# [Passage given]

※ ※ ※

Defining a new era of cricket, following on from that of Cricket 19, Cricket 22 will deliver the most robust and substantial cricket experience yet. And yep, it’ll have everything you need in a cricket game in place – The Ashes, Big Bash, The Hundred, Caribbean Premier League and more.

Cricket 22: The Official Game of The Ashes (to give its full title) will arrive this November with launch on Xbox, PlayStation and PC. There will then be a Nintendo Switch version dropping a little later in January 2022. A true next-generation effort not only will Cricket 22 feature the perennial favourite Ashes competition, but the scope of licenses featured in the game has expanded massively. This means cricket fans will be able to enjoy Australia’s Big Bash T20 competition, The Hundred, the hugely innovative new competition in England and Wales, the tropical party of the CPL in the Caribbean, and take to the international field of battle with fully-licensed teams from Australia, England, The West Indies, New Zealand and Ireland.

And of course, keeping with Big Ant’s commitment to equality and equal representation, both the Men’s and Women’s games have been replicated across all of Cricket 22.

It’s a game that looks to have been hugely driven by fan feedback, as Cricket 22 also features a bevy of new innovations. They include:
  • All-new bowling and fielding controls; whether it’s a feisty fast bouncer, or the satisfying “snap” as you hurl the ball from the infield for a precision run-out, Cricket 22 features refined, tight controls that enable you to play your best game of cricket.

※ ※ ※

# [Material]
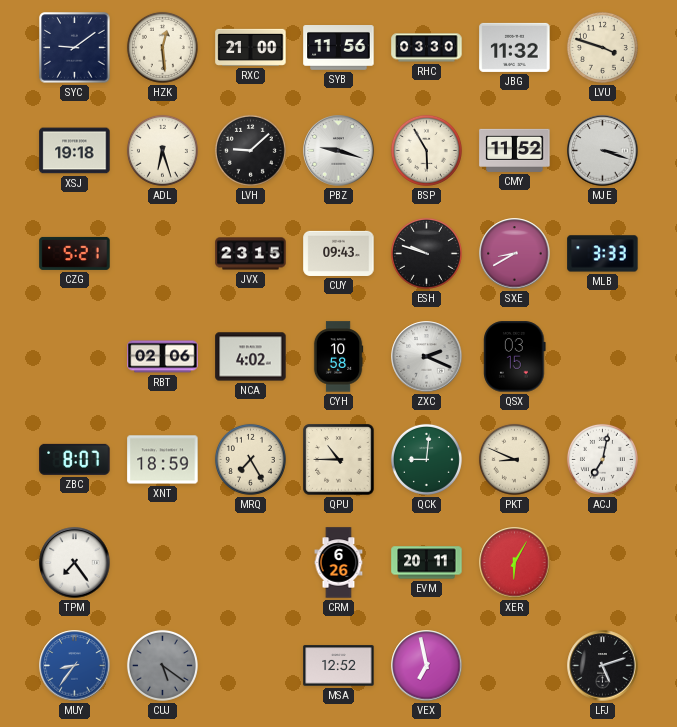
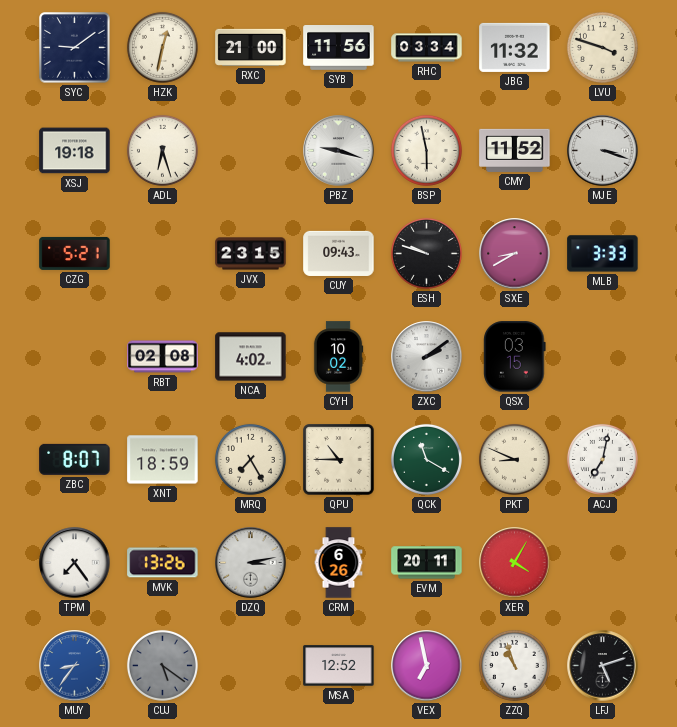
HZK: 12:29 -> 12:32
RHC: 03:30 -> 03:34
LVH: 9:08 -> none
BSP: 5:55 -> 5:58
RBT: 02:06 -> 02:08
CYH: 10:58 -> 10:02
ZXC: 2:19 -> 2:09
QCK: 9:01 -> 11:20
MVK: none -> 13:26
DZQ: none -> 3:13
XER: 6:05 -> 4:05
ZZQ: none -> 10:57
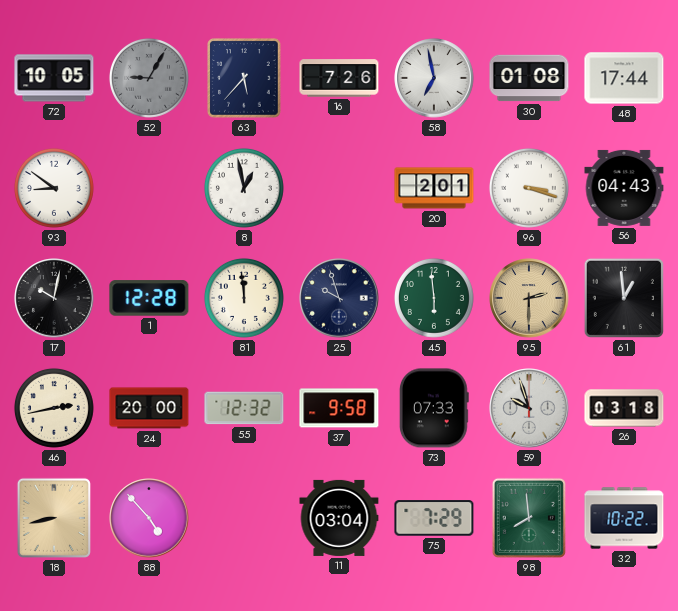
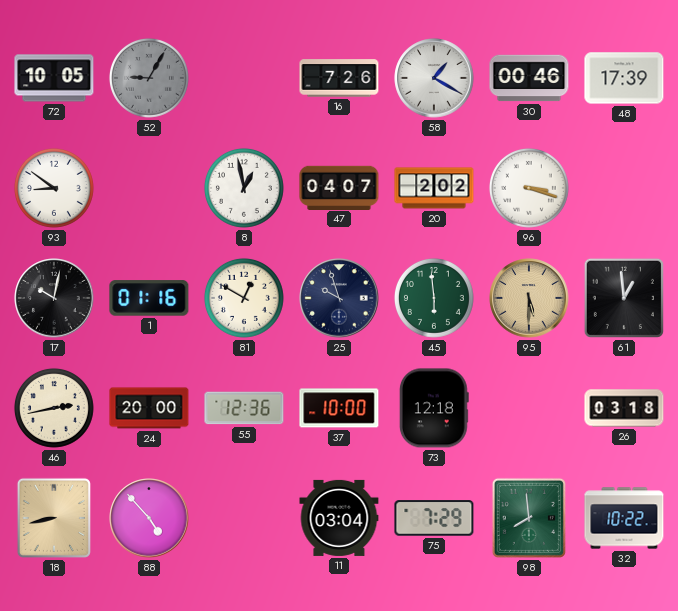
63: 5:37 -> none
58: 6:58 -> 1:20
30: 01:08 -> 00:46
48: 17:44 -> 17:39
47: none -> 04:07
20: 2:01 -> 2:02
56: 04:43 -> none
1: 12:28 -> 01:16
81: 11:59 -> 12:50
95: 2:30 -> 5:30
55: 12:32 -> 12:36
37: 9:58 -> 10:00
73: 07:33 -> 12:18
59: 9:57 -> none
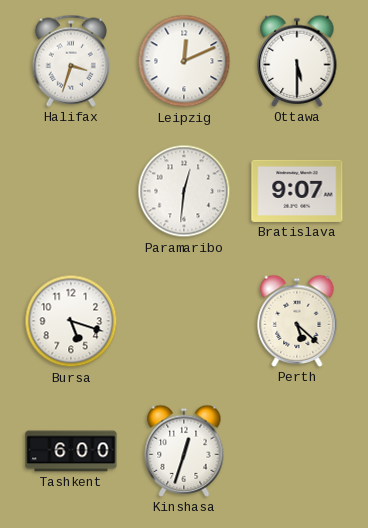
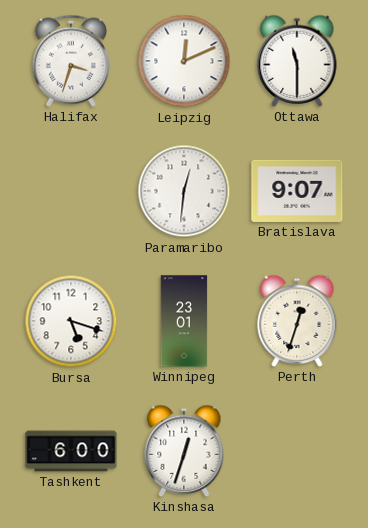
Ottawa: 5:30 -> 11:30
Winnipeg: none -> 23:01
Perth: 5:22 -> 12:33
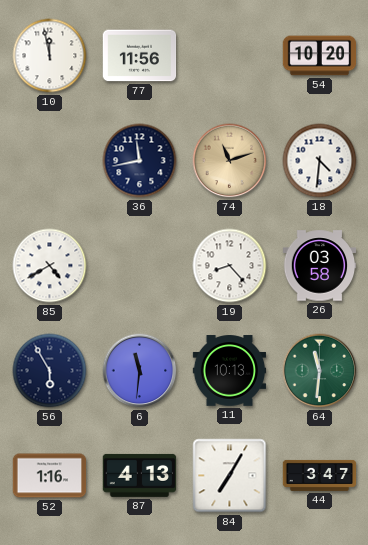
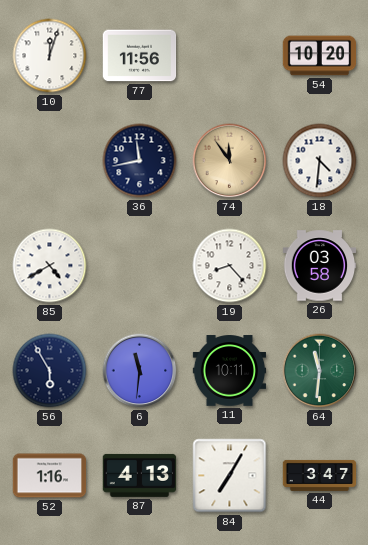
10: 11:58 -> 12:03
74: 11:12 -> 11:54
11: 10:13 -> 10:11
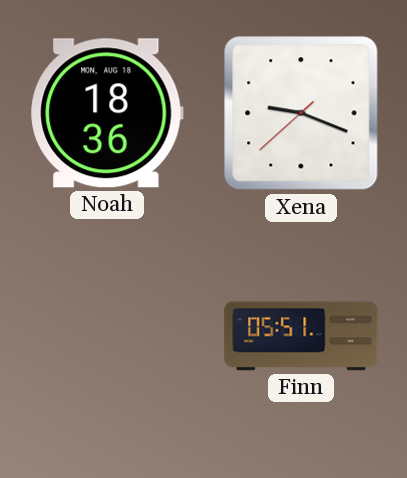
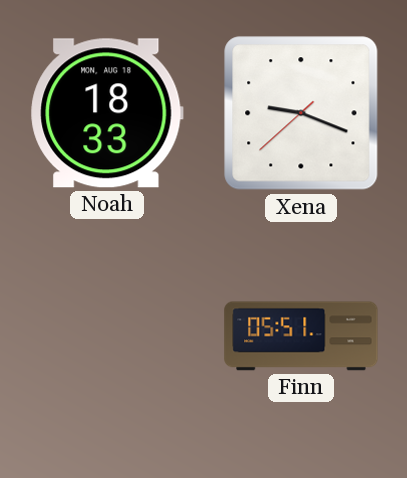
Noah: 18:36 -> 18:33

※ ※ ※

# [Set task A]
Please reproduce everything in the Cricket 22 text from "And of course, keeping" down to "game of cricket.".
# [Set task B]
Answer these questions using the Cricket 22 text.
(i) Which earlier game does Cricket 22 follow on from?
(ii) When will the Nintendo Switch version arrive?
(iii) Which two games have been replicated across all of Cricket 22?

# [Final answer A]
And of course, keeping with Big Ant’s commitment to equality and equal representation, both the Men’s and Women’s games have been replicated across all of Cricket 22.

It’s a game that looks to have been hugely driven by fan feedback, as Cricket 22 also features a bevy of new innovations. They include:
  • All-new bowling and fielding controls; whether it’s a feisty fast bouncer, or the satisfying “snap” as you hurl the ball from the infield for a precision run-out, Cricket 22 features refined, tight controls that enable you to play your best game of cricket.

# [Final answer B]
(i) Cricket 19
(ii) January 2022
(iii) The Men's and Women's games